Excerpted data –
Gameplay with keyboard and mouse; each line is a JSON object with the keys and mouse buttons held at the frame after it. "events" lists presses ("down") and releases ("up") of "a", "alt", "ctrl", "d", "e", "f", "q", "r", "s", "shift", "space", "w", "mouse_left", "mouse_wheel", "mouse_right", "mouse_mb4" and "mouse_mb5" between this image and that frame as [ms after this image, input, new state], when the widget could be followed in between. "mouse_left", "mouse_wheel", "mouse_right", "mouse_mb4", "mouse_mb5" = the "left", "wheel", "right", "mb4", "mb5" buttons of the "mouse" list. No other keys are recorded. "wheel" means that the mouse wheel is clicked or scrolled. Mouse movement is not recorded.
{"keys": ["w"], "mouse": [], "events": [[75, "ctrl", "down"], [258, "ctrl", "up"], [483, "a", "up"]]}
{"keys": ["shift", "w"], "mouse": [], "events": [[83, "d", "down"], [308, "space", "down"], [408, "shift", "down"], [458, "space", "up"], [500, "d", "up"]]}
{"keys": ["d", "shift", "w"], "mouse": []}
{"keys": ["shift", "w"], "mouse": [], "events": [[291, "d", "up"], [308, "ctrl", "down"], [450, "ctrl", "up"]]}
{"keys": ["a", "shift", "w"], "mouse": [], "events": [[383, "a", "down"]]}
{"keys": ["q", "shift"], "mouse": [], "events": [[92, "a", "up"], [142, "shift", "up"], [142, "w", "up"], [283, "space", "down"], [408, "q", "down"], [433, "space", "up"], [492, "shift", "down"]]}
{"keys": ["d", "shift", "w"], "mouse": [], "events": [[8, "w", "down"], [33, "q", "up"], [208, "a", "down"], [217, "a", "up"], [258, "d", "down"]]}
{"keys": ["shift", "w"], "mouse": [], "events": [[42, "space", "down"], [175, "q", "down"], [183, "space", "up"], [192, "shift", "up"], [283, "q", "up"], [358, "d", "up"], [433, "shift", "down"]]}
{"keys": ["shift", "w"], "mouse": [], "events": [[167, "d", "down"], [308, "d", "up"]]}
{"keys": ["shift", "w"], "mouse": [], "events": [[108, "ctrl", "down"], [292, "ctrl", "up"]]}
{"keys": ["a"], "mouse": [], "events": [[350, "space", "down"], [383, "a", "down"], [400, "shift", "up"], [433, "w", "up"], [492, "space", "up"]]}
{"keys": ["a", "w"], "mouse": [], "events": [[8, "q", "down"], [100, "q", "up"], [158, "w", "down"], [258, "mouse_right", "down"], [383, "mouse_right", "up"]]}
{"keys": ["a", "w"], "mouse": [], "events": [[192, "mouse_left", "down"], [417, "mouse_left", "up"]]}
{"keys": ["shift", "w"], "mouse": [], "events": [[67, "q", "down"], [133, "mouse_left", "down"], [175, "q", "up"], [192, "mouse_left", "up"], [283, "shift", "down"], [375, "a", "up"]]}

Work required –
Restate every line of the listing word for word.

Response to this task –
Gameplay with keyboard and mouse; each line is a JSON object with the keys and mouse buttons held at the frame after it. "events" lists presses ("down") and releases ("up") of "a", "alt", "ctrl", "d", "e", "f", "q", "r", "s", "shift", "space", "w", "mouse_left", "mouse_wheel", "mouse_right", "mouse_mb4" and "mouse_mb5" between this image and that frame as [ms after this image, input, new state], when the widget could be followed in between. "mouse_left", "mouse_wheel", "mouse_right", "mouse_mb4", "mouse_mb5" = the "left", "wheel", "right", "mb4", "mb5" buttons of the "mouse" list. No other keys are recorded. "wheel" means that the mouse wheel is clicked or scrolled. Mouse movement is not recorded.
{"keys": ["w"], "mouse": [], "events": [[75, "ctrl", "down"], [258, "ctrl", "up"], [483, "a", "up"]]}
{"keys": ["shift", "w"], "mouse": [], "events": [[83, "d", "down"], [308, "space", "down"], [408, "shift", "down"], [458, "space", "up"], [500, "d", "up"]]}
{"keys": ["d", "shift", "w"], "mouse": []}
{"keys": ["shift", "w"], "mouse": [], "events": [[291, "d", "up"], [308, "ctrl", "down"], [450, "ctrl", "up"]]}
{"keys": ["a", "shift", "w"], "mouse": [], "events": [[383, "a", "down"]]}
{"keys": ["q", "shift"], "mouse": [], "events": [[92, "a", "up"], [142, "shift", "up"], [142, "w", "up"], [283, "space", "down"], [408, "q", "down"], [433, "space", "up"], [492, "shift", "down"]]}
{"keys": ["d", "shift", "w"], "mouse": [], "events": [[8, "w", "down"], [33, "q", "up"], [208, "a", "down"], [217, "a", "up"], [258, "d", "down"]]}
{"keys": ["shift", "w"], "mouse": [], "events": [[42, "space", "down"], [175, "q", "down"], [183, "space", "up"], [192, "shift", "up"], [283, "q", "up"], [358, "d", "up"], [433, "shift", "down"]]}
{"keys": ["shift", "w"], "mouse": [], "events": [[167, "d", "down"], [308, "d", "up"]]}
{"keys": ["shift", "w"], "mouse": [], "events": [[108, "ctrl", "down"], [292, "ctrl", "up"]]}
{"keys": ["a"], "mouse": [], "events": [[350, "space", "down"], [383, "a", "down"], [400, "shift", "up"], [433, "w", "up"], [492, "space", "up"]]}
{"keys": ["a", "w"], "mouse": [], "events": [[8, "q", "down"], [100, "q", "up"], [158, "w", "down"], [258, "mouse_right", "down"], [383, "mouse_right", "up"]]}
{"keys": ["a", "w"], "mouse": [], "events": [[192, "mouse_left", "down"], [417, "mouse_left", "up"]]}
{"keys": ["shift", "w"], "mouse": [], "events": [[67, "q", "down"], [133, "mouse_left", "down"], [175, "q", "up"], [192, "mouse_left", "up"], [283, "shift", "down"], [375, "a", "up"]]}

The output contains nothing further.